Tech Tactics is Sourcing Journal’s series with brands and technology companies to discuss their latest innovations. Here, Nate Barad, vice president of product marketing at Algolia, discusses how the end-to-end artificial intelligence (AI) search solution helps fashion brands make more informed decisions and enhance customer experience with its new Intelligent Fashion Solution tool.
Name: Nate Barad
Title: Vice President of product marketing
Company: Algolia
SOURCING JOURNAL: You recently launched the Intelligent Fashion Solutions tool, which tailors search results by factoring in elements like weather, trends and price. What inspired this, and how does it meet the evolving needs of fashion retailers?
Nate Barad: We have extensive experience working with fashion brands, partnering with 75 percent of the world’s top fashion houses, including Everlane and Gymshark. Additionally, with 12 years of Black Friday expertise and a customer base of roughly 17,000, Algolia has a deep understanding of what drives the retail industry. We have clear insights into what makes the best shopping experience, which today revolves around convenience and solution-driven shopping.
For instance, a consumer might search for “a dress for a wedding in Venice in July,” and retailers need to consider current styles, weather and price points when delivering results. At the same time, they must balance consumer desires with business goals like driving urgency, promoting celebrity collaborations and managing inventory across different locations.

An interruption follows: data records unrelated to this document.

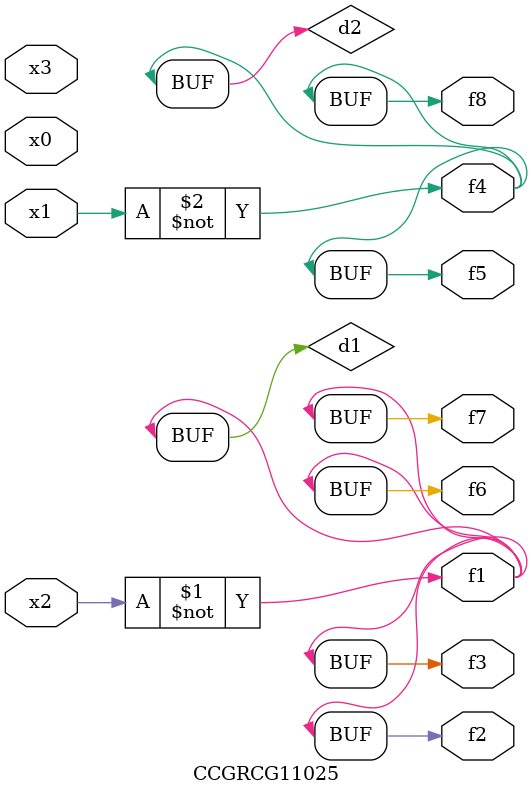
<source format=v>
module CCGRCG11025(
	input x0, x1, x2, x3,
	output f1, f2, f3, f4, f5, f6, f7, f8
);

	wire d1, d2;

	xnor (d1, x2);
	not (d2, x1);
	assign f1 = d1;
	assign f2 = d1;
	assign f3 = d1;
	assign f4 = d2;
	assign f5 = d2;
	assign f6 = d1;
	assign f7 = d1;
	assign f8 = d2;
endmodule

</source>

Our Intelligent Fashion Solution addresses these challenges, setting a new standard for online fashion retail. It enables a seamless, personalized shopping experience by providing intent-driven results, keeping retailers in tune with fashion trends through powerful indexing and interpreting natural language to improve search accuracy.

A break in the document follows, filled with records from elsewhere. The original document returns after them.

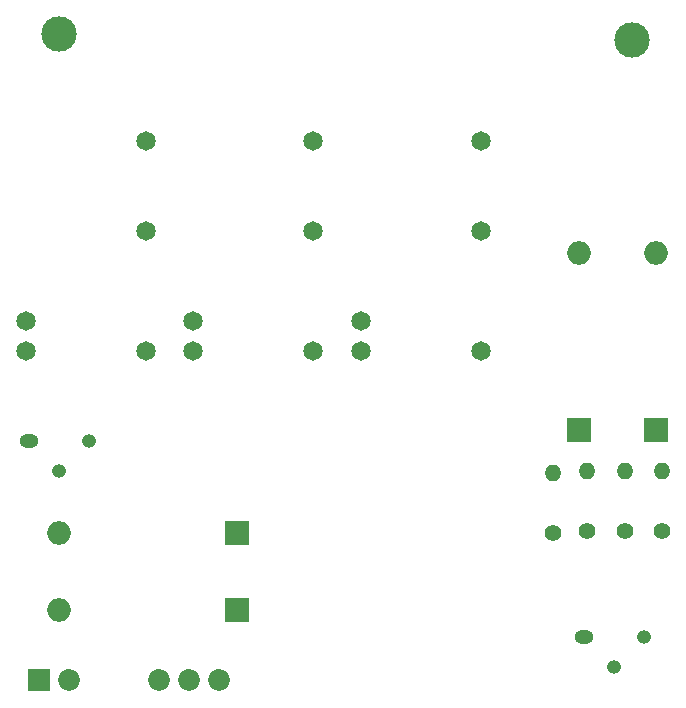
<source format=gbr>
%TF.GenerationSoftware,KiCad,Pcbnew,8.0.1*%
%TF.CreationDate,2024-03-27T00:26:19+01:00*%
%TF.ProjectId,recruitment,72656372-7569-4746-9d65-6e742e6b6963,V0*%
%TF.SameCoordinates,Original*%
%TF.FileFunction,Soldermask,Bot*%
%TF.FilePolarity,Negative*%
%FSLAX46Y46*%
G04 Gerber Fmt 4.6, Leading zero omitted, Abs format (unit mm)*
G04 Created by KiCad (PCBNEW 8.0.1) date 2024-03-27 00:26:19*
%MOMM*%
%LPD*%
G01*
G04 APERTURE LIST*
%ADD10C,3.000000*%
%ADD11C,1.651000*%
%ADD12C,1.400000*%
%ADD13O,1.400000X1.400000*%
%ADD14O,1.200000X1.200000*%
%ADD15O,1.600000X1.200000*%
%ADD16R,1.850000X1.850000*%
%ADD17C,1.850000*%
%ADD18O,2.000000X2.000000*%
%ADD19R,2.000000X2.000000*%
G04 APERTURE END LIST*
D10*
%TO.C,REF\u002A\u002A*%
X155350000Y-67260000D03*
%TD*%
%TO.C,REF\u002A\u002A*%
X106850000Y-66760000D03*
%TD*%
D11*
%TO.C,U8*%
X114192800Y-93540000D03*
X114192800Y-83380000D03*
X114192800Y-75760000D03*
X104032800Y-91000000D03*
X104032800Y-93540000D03*
%TD*%
%TO.C,U7*%
X128350000Y-93540000D03*
X128350000Y-83380000D03*
X128350000Y-75760000D03*
X118190000Y-91000000D03*
X118190000Y-93540000D03*
%TD*%
%TO.C,U6*%
X142507200Y-93540000D03*
X142507200Y-83380000D03*
X142507200Y-75760000D03*
X132347200Y-91000000D03*
X132347200Y-93540000D03*
%TD*%
D12*
%TO.C,Rf1*%
X148602500Y-108950000D03*
D13*
X148602500Y-103870000D03*
%TD*%
D12*
%TO.C,R5*%
X157850000Y-108800000D03*
D13*
X157850000Y-103720000D03*
%TD*%
D12*
%TO.C,R2*%
X154700000Y-108800000D03*
D13*
X154700000Y-103720000D03*
%TD*%
D12*
%TO.C,R1*%
X151550000Y-108800000D03*
D13*
X151550000Y-103720000D03*
%TD*%
D14*
%TO.C,Q2*%
X109390000Y-101220000D03*
X106850000Y-103760000D03*
D15*
X104310000Y-101220000D03*
%TD*%
%TO.C,Q1*%
X151270000Y-117760000D03*
D14*
X153810000Y-120300000D03*
X156350000Y-117760000D03*
%TD*%
D16*
%TO.C,PS1*%
X105140000Y-121450000D03*
D17*
X107680000Y-121450000D03*
X115300000Y-121450000D03*
X117840000Y-121450000D03*
X120380000Y-121450000D03*
%TD*%
D18*
%TO.C,Cf1*%
X157350000Y-85260000D03*
D19*
X157350000Y-100260000D03*
%TD*%
D18*
%TO.C,Cbyp3*%
X106850000Y-108982500D03*
D19*
X121850000Y-108982500D03*
%TD*%
D18*
%TO.C,Cbyp2*%
X106850000Y-115517500D03*
D19*
X121850000Y-115517500D03*
%TD*%
%TO.C,Cbyp1*%
X150815000Y-100260000D03*
D18*
X150815000Y-85260000D03*
%TD*%
M02*

</source>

You mentioned personalization, which is increasingly important to consumers. Could you dive deeper into how Algolia’s Intelligent Fashion Solution improves the accuracy of product recommendations and search results compared to traditional e-commerce platforms?
N.B.: If we take the wedding guest example even further, this new solution understands the variety of customer inputs so retailers can deliver dress options whether a customer uploads a photo of the bridesmaid dresses, uses “voice” to ask for a “dress that looks like a sunset” or types out “a dress for a wedding in Venice in July.” By embracing the different inputs, we improve search accuracy for fashion e-commerce.

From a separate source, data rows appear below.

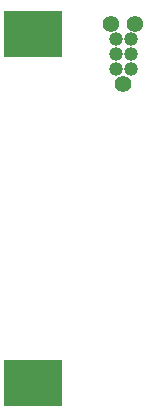
<source format=gts>
G04 #@! TF.FileFunction,Soldermask,Top*
%FSLAX46Y46*%
G04 Gerber Fmt 4.6, Leading zero omitted, Abs format (unit mm)*
G04 Created by KiCad (PCBNEW 4.0.7-e2-6376~61~ubuntu18.04.1) date Mon Jun  4 01:42:22 2018*
%MOMM*%
%LPD*%
G01*
G04 APERTURE LIST*
%ADD10C,0.100000*%
%ADD11R,5.000000X4.000000*%
%ADD12C,1.184860*%
%ADD13C,1.388060*%
%ADD14C,1.385520*%
G04 APERTURE END LIST*
D10*
D11*
X109220000Y-129481000D03*
X109220000Y-99881000D03*
D12*
X117475000Y-102870000D03*
X116205000Y-102870000D03*
X117475000Y-101600000D03*
X116205000Y-101600000D03*
X117475000Y-100330000D03*
X116205000Y-100330000D03*
D13*
X116840000Y-104140000D03*
D14*
X115824000Y-99060000D03*
X117856000Y-99060000D03*
M02*

</source>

AI also supports accuracy and scale. Fashion catalogues are big, and AI can help sort through 15,000 products in the blink of an eye. As more people search, the AI becomes more intelligent and can understand more signals of intense desire preference. There is a constant learning loop that only improves search and discovery as more people engage with a retailer.
How does this solution alleviate issues like inaccurate product data or inefficient catalog curation?
N.B.: Intelligent Fashion Solution can help retailers create buying urgency on specific campaigns or initiatives. If, for example, a fashion house makes a significant investment to collaborate with a celebrity, they’re likely going to have to demonstrate return on investment (ROI) from that engagement. The same can be said for a discount or sale event. Most other search products out there stop short at how to get someone to act—like buying—without understanding the “why” or what comes next.
Algolia’s solution also creates a beneficial relationship between the digital and in-store teams. This generates digital awareness for in-store opportunities like offering in-store fulfillment for the person who shops online but wants a product immediately.
How can fashion brands maintain creativity and authenticity while relying on AI-powered tools for a more data-driven approach?
N.B.: Fashion brands should combine their creativity and authenticity with AI-powered insights. What I mean by that is, they’re still the fashion experts bringing unique products to life.
However, if AI indicates that handbag A is the best-selling item in the line, maybe move it to the top of the page instead of listing it as the 50th product. Or, if AI suggests that handbag B should be in between an image of handbags D and C to sell more, consider making that adjustment to the site.
Given Algolia’s experience supporting thousands of customers, what are some of the most significant trends you’ve seen in consumer behavior, and how are you adapting your technology to meet these evolving needs?
N.B.: We discussed some of this earlier, but modality and input methods are changing. Consumers want and need different experiences if they’re searching on their phones from a train versus searching on a desktop from their house in the suburbs. We also see more affinity for camera and image search. Consumers are uploading images they find on social media or other channels, and they want search results to match.
Finally, more consumers are using GenAI technologies to generate or create answers to their retail questions, in addition to retrieving results.
As AI-driven solutions become more integrated into fashion e-commerce, how do you see the role of personalization evolving in 2025?
N.B.: Hyper-personalization is heading toward predictive personalization, which anticipates customer needs or desires before they come up. GenAI is also fueling dynamic content to deliver hyper-customized product pages and searches based on customer profiles, as well as product descriptions and personalized content like shopping guides.
Location-aware recommendations and inventory integration are also maturing. Consumers want accurate and real-time product options based on speed and convenience. This entails having insight into their need and geographic location.
Privacy and data are at the core of hyper-personalization, so doubling down on zero-party data and consumer feedback loops are a focus for us in 2025 and beyond. We want to give customers the options they want as transparently as we can be.